¡Que se radicalicen ellos!

Hace algunos días, viendo las opiniones que hacían publicas los representantes de los distintos partidos, tras la sesión de investidura del presidente de la Junta de Castilla y León, todos los ciudadanos volvimos a percibir el alto nivel de tensión y crispación que existe en la política española. Como ya viene siendo práctica habitual, todos responsables políticos, una vez más, dedicaron más tiempo al insulto y a la descalificación del contrario que a la crítica inteligente y razonada de sus propuestas.

Es cierto que, en muchos ámbitos, la sociedad española ha evolucionado positivamente, pero también es verdad que en el de la política y en el de la convivencia ha ocurrido justamente lo contrario. Yo tuve la oportunidad de vivir de cerca y a fondo los años de la transición. Mi profesión me permitió conocer en primera fila muchos acontecimientos y a bastantes personajes, que alcanzaron un protagonismo esencial durante esta singular -y ejemplar- etapa de nuestra historia reciente.

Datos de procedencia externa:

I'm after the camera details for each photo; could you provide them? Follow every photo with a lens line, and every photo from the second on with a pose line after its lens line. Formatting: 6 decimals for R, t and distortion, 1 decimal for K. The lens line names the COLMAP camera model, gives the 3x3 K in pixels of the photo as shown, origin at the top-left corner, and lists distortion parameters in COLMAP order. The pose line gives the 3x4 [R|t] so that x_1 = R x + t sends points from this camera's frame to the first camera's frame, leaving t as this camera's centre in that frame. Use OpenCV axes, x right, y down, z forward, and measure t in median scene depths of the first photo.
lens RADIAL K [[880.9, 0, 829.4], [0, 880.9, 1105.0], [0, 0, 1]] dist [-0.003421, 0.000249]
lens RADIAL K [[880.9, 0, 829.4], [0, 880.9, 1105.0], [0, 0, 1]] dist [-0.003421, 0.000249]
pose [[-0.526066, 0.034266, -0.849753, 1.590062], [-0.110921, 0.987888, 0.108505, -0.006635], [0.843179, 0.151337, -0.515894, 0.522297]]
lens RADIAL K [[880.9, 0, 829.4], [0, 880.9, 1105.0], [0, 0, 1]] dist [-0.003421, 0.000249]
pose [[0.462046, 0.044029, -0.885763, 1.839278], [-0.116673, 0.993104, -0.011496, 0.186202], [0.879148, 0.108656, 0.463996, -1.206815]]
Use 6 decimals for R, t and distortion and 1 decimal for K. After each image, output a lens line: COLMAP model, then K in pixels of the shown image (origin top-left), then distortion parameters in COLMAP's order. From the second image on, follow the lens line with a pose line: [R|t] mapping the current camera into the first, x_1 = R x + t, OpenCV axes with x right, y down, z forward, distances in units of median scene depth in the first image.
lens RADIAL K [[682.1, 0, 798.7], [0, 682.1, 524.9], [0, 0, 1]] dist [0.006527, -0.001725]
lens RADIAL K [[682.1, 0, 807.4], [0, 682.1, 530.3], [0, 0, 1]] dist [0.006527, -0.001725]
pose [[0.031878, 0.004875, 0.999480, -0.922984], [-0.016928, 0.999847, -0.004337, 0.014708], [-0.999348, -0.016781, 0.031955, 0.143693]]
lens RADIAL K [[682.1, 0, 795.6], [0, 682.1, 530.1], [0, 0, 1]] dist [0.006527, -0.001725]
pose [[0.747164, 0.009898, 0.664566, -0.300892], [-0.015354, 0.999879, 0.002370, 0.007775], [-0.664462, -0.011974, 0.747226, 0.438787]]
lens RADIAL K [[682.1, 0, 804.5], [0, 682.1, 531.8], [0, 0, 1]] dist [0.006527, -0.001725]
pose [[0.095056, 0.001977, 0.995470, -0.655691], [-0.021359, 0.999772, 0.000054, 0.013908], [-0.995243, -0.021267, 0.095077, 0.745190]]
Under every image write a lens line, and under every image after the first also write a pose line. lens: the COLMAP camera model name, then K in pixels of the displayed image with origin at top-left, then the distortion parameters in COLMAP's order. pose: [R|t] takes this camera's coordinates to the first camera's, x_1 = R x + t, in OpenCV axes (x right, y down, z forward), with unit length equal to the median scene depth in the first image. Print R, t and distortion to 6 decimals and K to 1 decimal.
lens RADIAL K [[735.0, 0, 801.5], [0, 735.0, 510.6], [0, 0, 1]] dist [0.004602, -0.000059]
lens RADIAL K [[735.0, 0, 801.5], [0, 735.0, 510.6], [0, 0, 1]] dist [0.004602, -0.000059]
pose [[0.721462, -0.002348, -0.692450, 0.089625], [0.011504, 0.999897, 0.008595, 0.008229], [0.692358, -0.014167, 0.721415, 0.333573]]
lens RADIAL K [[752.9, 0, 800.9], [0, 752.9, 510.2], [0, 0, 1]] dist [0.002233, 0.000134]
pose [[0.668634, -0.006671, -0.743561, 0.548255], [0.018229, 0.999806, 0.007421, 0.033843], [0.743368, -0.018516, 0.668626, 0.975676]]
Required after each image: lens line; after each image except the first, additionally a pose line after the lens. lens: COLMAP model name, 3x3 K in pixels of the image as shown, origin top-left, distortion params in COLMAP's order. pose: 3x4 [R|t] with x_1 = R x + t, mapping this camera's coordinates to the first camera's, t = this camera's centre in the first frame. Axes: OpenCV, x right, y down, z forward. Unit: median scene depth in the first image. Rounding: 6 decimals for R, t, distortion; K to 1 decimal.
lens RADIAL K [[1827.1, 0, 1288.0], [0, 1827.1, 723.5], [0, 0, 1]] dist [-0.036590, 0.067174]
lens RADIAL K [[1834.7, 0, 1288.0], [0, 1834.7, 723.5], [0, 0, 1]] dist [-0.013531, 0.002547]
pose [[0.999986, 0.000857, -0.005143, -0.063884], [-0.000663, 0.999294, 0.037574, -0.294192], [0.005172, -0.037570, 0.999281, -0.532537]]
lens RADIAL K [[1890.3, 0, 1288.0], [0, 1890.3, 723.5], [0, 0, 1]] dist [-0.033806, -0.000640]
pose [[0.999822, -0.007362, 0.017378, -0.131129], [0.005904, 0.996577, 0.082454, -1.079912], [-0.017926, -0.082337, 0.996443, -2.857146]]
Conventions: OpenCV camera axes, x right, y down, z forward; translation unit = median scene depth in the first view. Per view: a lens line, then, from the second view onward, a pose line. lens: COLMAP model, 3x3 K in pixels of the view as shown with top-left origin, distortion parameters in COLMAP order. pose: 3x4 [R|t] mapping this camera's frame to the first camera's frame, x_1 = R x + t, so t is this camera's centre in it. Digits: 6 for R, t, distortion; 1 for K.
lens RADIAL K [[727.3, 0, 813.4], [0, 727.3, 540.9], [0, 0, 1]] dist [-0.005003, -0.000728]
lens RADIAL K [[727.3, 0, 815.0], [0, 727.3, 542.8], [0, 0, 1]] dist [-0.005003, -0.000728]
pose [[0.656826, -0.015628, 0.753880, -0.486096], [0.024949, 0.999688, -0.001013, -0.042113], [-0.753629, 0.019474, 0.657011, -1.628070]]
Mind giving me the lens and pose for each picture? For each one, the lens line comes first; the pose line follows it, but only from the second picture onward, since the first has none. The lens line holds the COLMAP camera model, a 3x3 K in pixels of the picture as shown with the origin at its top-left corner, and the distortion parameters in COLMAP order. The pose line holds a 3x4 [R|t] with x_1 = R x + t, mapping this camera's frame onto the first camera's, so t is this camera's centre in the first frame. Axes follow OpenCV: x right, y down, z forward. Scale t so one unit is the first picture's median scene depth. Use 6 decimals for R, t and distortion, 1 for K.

Y debo confesar, con un poco de pena y otro tanto de nostalgia, que el clima social y político de entonces estaba absolutamente alejado del que ahora padecemos, además, con evidentes señales de constante agravamiento. Los periodistas podíamos opinar, sin riesgo y sin miedo, en nuestros medios y los políticos podían confrontar sus ideologías y proyectos en un ambiente de mutua comprensión, cordialidad y respeto, que hizo posible el que se pudieran alcanzar los acuerdos necesarios para solucionar los graves problemas que entonces nos aquejaban, en el ámbito económico, en el  laboral y en el político, a pesar de que la memoria de lo ocurrido durante la larga dictadura, estaba todavía muy presente  en todos los actores políticos.

Se partía de la premisa, común y compartida, de que nadie estaba en posesión de la verdad absoluta y de que todos tenían capacidad para aportar cosas positivas a los adversarios. Ahora esta premisa ha pasado a mejor vida, víctima de la intolerancia y de la ignorancia, consagrándose la consigna de que solo es aceptable lo propio o lo de los míos y que lo que está fuera de ese círculo solo merece, el desprecio o la descalificación.

Estoy convencido de que, en el actual escenario político, si el mismísimo Albert Einstein, en su hipotética condición de representante de uno de los dos bloques, hoy contendientes, formulara cualquier teoría, incluso la reconocida de la relatividad, ésta sería automáticamente rechazada por el otro bloque, solo por ese hecho, con una enmienda a la totalidad, y sin entrar en ningún otro tipo de análisis crítico o científico. En definitiva, se trata de rechazar o de insultar, al contrario, y punto. En algunos casos se va más allá, proponiéndose la aplicación de un cordón sanitario, que ya es la repera. Esos cordones no son democráticos, pero si muy contundentes en materia de condenación y desprecio.

Así las cosas y la política creo que los ciudadanos de a pie, es decir, los que estamos alejados de los pesebres y de las marrullerías y de las componendas y de los intereses y de las ambiciones y de las miserias de la política deberíamos hacer un ejercicio colectivo de reflexión para intentar recuperar los niveles de concordia y convivencia que se han visto deteriorados por la progresiva radicalización de nuestros representantes políticos.  A tanto ha llegado la cosa -o el deterioro-   que hoy la relación o el diálogo o la concordia con los que no piensan igual se ha convertido en un hecho excepcional en nuestra sociedad

Posiblemente, muchos padres de la patria, a falta de otras cualidades o capacidades, no sepan ir mucho más allá de la ofensa lanar o de la descalificación por razones de disciplina de partido. Pero los ciudadanos creo que todavía nos podemos permitir el lujo de la libertad, de la discrepancia inteligente y del diálogo constructivo para caminar hacia el futuro sin más sobresaltos que los que, inevitablemente, nos puedan producir las pandemias o la barbarie de sátrapas descerebrados que, para deshonran de la humanidad, gobiernan algunos países.

Insisto: ¡que se radicalicen ellos! Nosotros tenemos cosas más interesantes que hacer.